Continuous reactor : It has an inner section with two overlapping circles, the inner section has a major axis of 20 cm, L / D of 7.2, and a pair of shafts in a long case with a jacket around it. , A continuous mixer in which each shaft is fitted with a large number of pseudo-triangular plates that mesh with each other, and the tip of the pseudo-triangular plate can clean the inner surface of the case and the surface of the counterpart pseudo-triangular plate.

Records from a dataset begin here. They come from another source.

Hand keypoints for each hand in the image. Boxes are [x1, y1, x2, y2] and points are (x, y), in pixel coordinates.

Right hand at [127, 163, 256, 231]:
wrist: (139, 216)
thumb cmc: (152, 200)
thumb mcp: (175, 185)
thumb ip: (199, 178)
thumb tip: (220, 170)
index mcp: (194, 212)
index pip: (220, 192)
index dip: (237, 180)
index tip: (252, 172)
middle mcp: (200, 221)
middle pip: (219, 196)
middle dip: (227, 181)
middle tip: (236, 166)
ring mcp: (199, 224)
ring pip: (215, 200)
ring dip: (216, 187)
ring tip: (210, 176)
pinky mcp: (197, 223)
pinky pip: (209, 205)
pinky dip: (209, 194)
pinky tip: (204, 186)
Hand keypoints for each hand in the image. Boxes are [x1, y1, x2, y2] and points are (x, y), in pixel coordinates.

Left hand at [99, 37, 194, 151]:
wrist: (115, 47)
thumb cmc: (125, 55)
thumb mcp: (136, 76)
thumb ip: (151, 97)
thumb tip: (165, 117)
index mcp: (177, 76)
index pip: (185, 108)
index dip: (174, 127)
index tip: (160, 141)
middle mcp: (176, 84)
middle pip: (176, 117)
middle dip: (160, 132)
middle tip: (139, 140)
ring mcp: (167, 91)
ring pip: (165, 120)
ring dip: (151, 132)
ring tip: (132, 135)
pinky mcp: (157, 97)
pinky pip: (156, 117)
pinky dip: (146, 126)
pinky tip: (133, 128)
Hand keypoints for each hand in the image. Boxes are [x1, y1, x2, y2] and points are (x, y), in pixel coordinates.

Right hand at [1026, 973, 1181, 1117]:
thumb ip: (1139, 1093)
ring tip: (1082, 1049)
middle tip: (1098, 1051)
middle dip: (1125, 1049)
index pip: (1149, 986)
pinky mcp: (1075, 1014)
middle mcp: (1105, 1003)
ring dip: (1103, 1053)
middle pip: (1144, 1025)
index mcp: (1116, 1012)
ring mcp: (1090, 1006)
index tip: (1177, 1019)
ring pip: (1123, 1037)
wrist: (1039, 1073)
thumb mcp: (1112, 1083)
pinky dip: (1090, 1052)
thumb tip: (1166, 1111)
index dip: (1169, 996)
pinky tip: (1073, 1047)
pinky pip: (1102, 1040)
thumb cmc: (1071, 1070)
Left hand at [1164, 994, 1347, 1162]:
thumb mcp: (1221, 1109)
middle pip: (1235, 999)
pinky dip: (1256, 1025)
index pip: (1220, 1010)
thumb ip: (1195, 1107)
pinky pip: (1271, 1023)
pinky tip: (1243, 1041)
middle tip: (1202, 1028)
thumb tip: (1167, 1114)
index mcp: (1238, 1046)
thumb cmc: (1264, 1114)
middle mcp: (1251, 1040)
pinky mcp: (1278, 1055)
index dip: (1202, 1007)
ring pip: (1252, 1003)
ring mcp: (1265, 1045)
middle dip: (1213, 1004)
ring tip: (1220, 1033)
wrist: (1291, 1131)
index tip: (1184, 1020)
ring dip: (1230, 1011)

Stopper mixer : An inner section with two overlapping circles, the inner section has a major axis of 12 cm, L / D of 7.2, and a pair of shafts in a long case with a jacket around it Equipped with a structure in which a number of screw-like blades are fitted in each shaft, and a stopper solution is injected from the supply port portion and continuously mixed with the polymerization product.

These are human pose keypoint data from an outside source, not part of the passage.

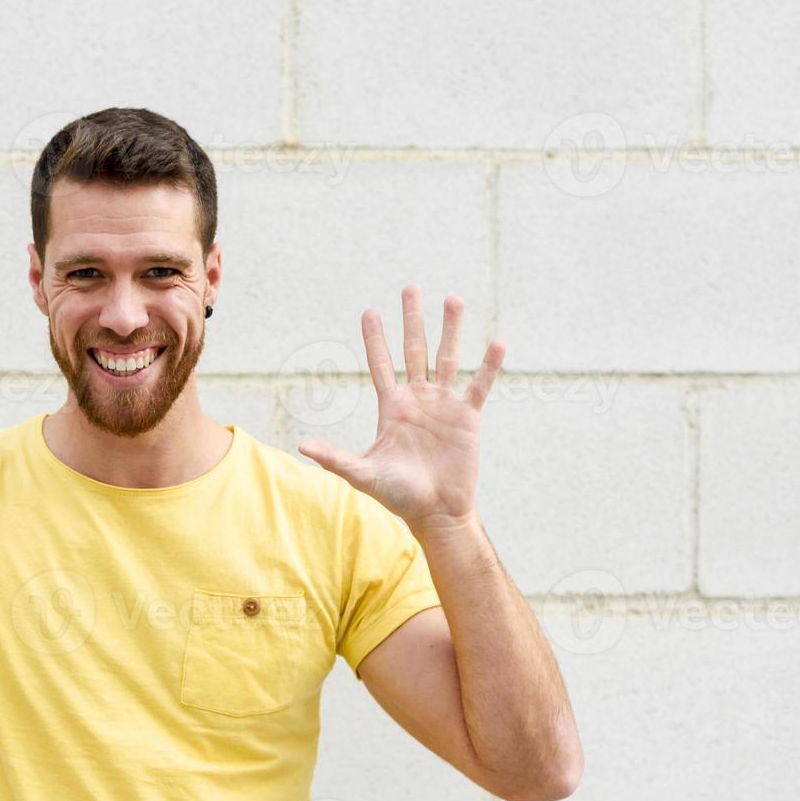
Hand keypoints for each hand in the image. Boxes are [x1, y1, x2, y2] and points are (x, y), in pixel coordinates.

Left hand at [297, 285, 504, 531]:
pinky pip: (479, 385)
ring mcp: (444, 405)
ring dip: (450, 329)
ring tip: (452, 299)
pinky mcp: (468, 417)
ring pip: (447, 358)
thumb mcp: (363, 474)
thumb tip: (302, 447)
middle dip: (412, 320)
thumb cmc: (397, 495)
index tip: (369, 312)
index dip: (375, 339)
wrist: (435, 512)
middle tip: (410, 288)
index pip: (381, 365)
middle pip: (414, 350)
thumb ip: (335, 459)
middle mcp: (417, 399)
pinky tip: (496, 343)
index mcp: (392, 407)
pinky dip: (488, 366)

MI value (melting index) : Triethylene glycol-bis [3- (3-tert-butyl-5-methyl-4-hydroxyphenyl) propionate] (trade name: IRGA, manufactured by Ciba Geigy Co., Ltd.) with 100 parts by weight of the crude copolymer Knox 245) Add 0.3 parts by weight, 0.1 parts by weight of melamine, 0.05 parts by weight of magnesium hydroxide, mix, and then melt and knead in a lab plast mill at 220 ° C under a nitrogen stream for 20 minutes. After the treatment, the measurement was performed according to ASTM-D1238 (190 ° C., under a load of 2.16 kg). This MI value indicates that the lower the value, the higher the degree of polymerization of the crude copolymer.
Tensile test : A test piece was molded using an injection molding machine and measured according to the ISO 527-1,2 method.

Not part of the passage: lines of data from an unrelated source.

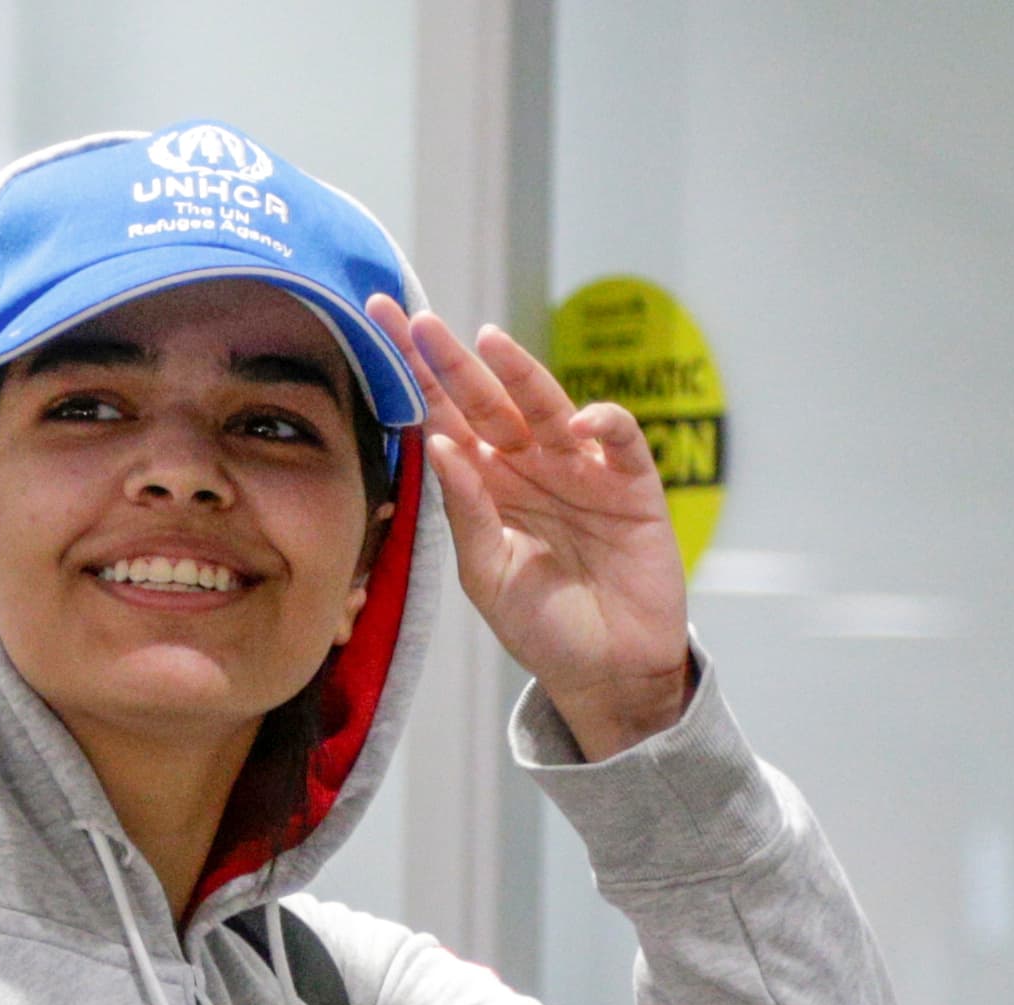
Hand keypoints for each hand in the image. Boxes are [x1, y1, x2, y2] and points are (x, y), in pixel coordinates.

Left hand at [364, 298, 691, 761]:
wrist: (609, 674)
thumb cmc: (544, 629)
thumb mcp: (488, 574)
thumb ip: (465, 511)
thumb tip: (438, 443)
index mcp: (487, 486)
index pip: (445, 419)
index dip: (416, 376)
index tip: (381, 328)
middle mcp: (530, 467)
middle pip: (488, 401)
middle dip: (453, 362)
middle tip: (419, 321)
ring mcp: (581, 471)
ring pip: (548, 406)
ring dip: (521, 373)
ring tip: (487, 343)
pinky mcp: (632, 484)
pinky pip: (618, 440)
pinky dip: (602, 424)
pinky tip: (577, 421)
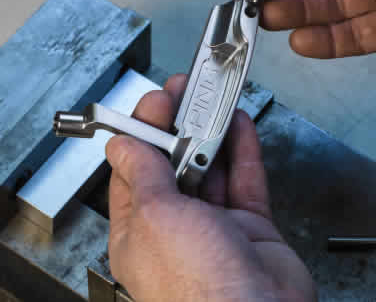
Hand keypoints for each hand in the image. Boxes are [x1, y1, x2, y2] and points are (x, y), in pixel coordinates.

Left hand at [105, 74, 314, 301]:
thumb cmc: (195, 290)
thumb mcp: (155, 217)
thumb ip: (143, 175)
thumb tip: (123, 146)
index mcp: (139, 232)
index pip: (135, 171)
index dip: (144, 133)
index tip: (155, 102)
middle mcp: (177, 230)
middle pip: (175, 166)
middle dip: (180, 126)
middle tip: (186, 93)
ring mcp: (216, 230)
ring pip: (212, 169)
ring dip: (213, 134)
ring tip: (213, 101)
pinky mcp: (252, 231)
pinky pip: (246, 182)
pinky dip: (243, 151)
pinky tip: (239, 127)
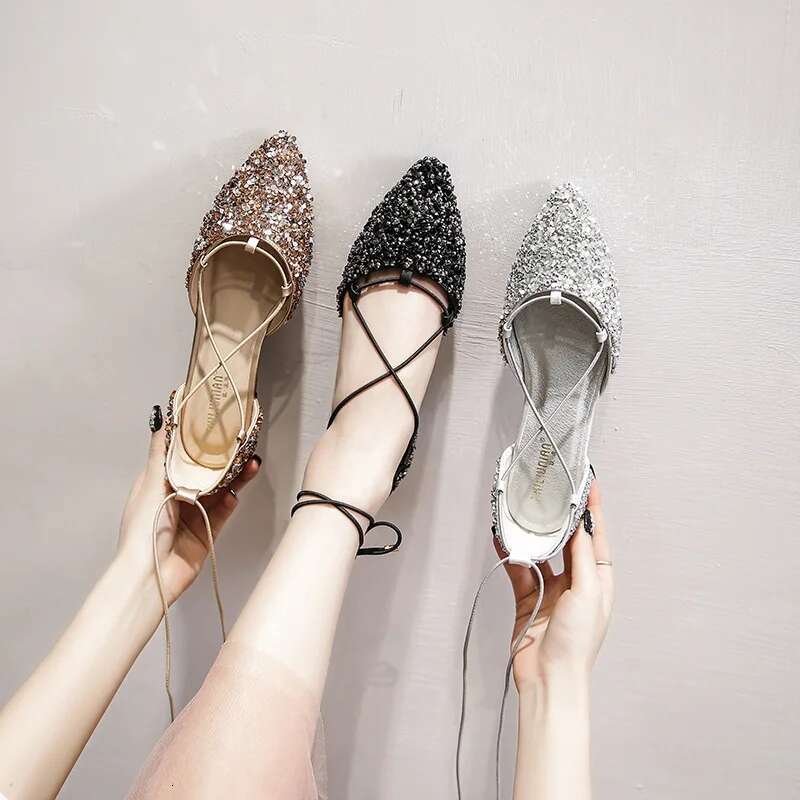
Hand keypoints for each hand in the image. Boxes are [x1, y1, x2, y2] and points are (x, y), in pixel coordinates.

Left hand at [117, 418, 260, 604]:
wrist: (150, 574)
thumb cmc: (142, 530)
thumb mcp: (150, 483)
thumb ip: (161, 452)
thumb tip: (162, 421)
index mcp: (157, 484)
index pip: (182, 456)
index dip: (199, 443)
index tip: (217, 428)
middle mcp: (175, 498)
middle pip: (205, 473)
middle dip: (224, 461)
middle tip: (243, 446)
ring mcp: (192, 516)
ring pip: (218, 491)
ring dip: (234, 479)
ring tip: (250, 466)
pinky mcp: (206, 534)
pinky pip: (222, 514)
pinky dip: (228, 503)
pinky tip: (234, 495)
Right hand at [497, 482, 612, 693]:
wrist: (549, 677)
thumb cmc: (576, 643)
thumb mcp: (587, 593)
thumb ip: (580, 557)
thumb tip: (580, 525)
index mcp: (598, 581)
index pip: (596, 537)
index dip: (593, 511)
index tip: (588, 485)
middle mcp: (576, 583)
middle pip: (568, 541)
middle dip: (560, 518)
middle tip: (551, 493)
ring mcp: (551, 590)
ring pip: (541, 553)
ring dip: (532, 536)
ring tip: (524, 513)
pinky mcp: (528, 599)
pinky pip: (519, 570)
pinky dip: (511, 554)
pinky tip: (503, 540)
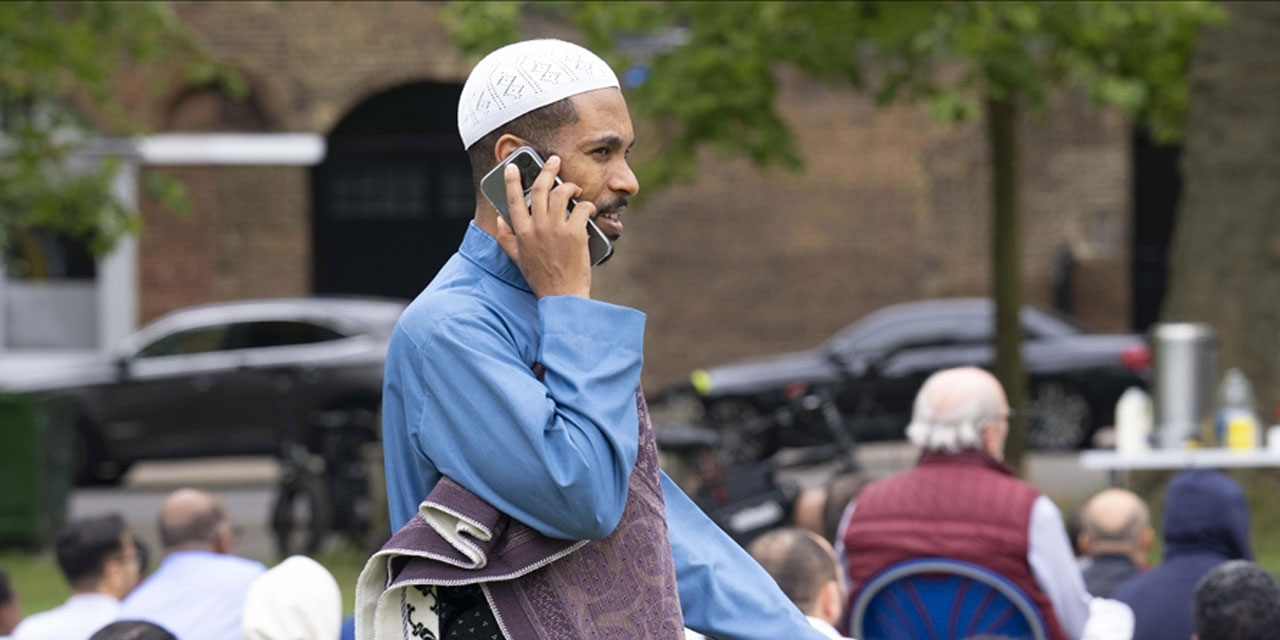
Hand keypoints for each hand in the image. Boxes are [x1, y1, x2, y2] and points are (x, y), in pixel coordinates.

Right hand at [494, 155, 593, 298]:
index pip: (512, 200)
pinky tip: (588, 209)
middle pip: (540, 189)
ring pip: (561, 194)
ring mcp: (556, 229)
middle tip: (554, 161)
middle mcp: (537, 228)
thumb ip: (506, 238)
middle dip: (547, 170)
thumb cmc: (541, 279)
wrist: (563, 296)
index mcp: (521, 233)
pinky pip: (581, 208)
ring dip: (570, 187)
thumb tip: (499, 219)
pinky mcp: (575, 233)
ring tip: (575, 189)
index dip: (511, 180)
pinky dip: (586, 205)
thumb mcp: (517, 259)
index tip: (513, 167)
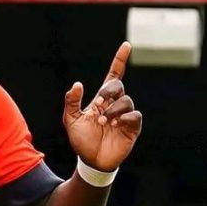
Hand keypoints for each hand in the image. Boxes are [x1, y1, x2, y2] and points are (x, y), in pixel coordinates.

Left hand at [63, 42, 141, 171]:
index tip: (126, 45)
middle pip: (118, 86)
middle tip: (98, 104)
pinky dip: (125, 117)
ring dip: (113, 109)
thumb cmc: (81, 139)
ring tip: (103, 121)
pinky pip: (135, 116)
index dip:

Film appearance : A 30 μm film was extruded using a 25 mm extruder having a T-die connected to the tip, and the surface appearance was evaluated. The fisheye and smoothness were comprehensively evaluated and classified according to the following ranks.
◎: Good, ○: Somewhat good, △: Somewhat bad, ×: Bad

<Examples 1-4, Comparative Examples 1-5>
As the continuous reaction apparatus, an acetal copolymer was produced using the above-mentioned two continuous reactors and a stopper mixer connected in series. From the inlet of the first reactor, a mixture of 90.0 kg / hr of trioxane and 3.6 kg / hr of 1,3-dioxolane was mixed with a cyclic siloxane compound and a benzene solution of methylal (25 wt. %), And further a benzene solution of boron trifluoride diethyl etherate (preparation concentration: 0.6 mol / kg) was added as a catalyst and immediately introduced into the reactor to carry out the reaction continuously. The first unit jacket temperature (polymerization temperature) was set to 85 ° C., and the second stage and terminator mixer jacket temperatures were set to 60 and 40 ° C., respectively. Also, from the inlet of the terminator mixer, triphenylphosphine twice the amount of the catalyst used was continuously supplied as a benzene solution (preparation concentration: 0.6 mol / kg) to stop the polymerization and pulverize. As a result, a crude copolymer was obtained. The polymerization yield of the crude copolymer obtained at this time was 98%. Next, to 100 parts by weight of the obtained crude copolymer, glycol-bis-3- (3-tert-butyl-4-hydroxy-5-methylphenyl) propionate (manufactured by Ciba Specialty Chemicals, trade name; Irganox 245) ) 0.3 parts by weight and 0.05 parts by weight of melamine were added and premixed using a Henschel mixer. Thereafter, it was supplied to a vented twin-screw extruder, and melt-kneaded at 200 ° C. under reduced pressure of 21.3 kPa to be pelletized. Using the obtained pellets, they were molded and subjected to a tensile test. The results are shown in Table 1.

Claims (3)

(A) 100 parts by weight of trioxane, (B) 0.1-30 parts by weight of a cyclic ether compound copolymerizable with trioxane, and (C) a polyacetal copolymer obtained by copolymerizing 0.005-50 parts by weight of a cyclic siloxane compound. Polymer. (C) The polyacetal copolymer according to claim 1, wherein the cyclic siloxane compound is at least one selected from cyclic siloxane compounds represented by the following formula (1).

(In the formula, R ¹ and R ² are the same or different, both are C _{1 to} C ₂₀ hydrocarbon groups, and n is an integer of 3 to 20) The polyacetal copolymer according to claim ² , wherein R ¹ and R ² in the formula (1) are methyl groups.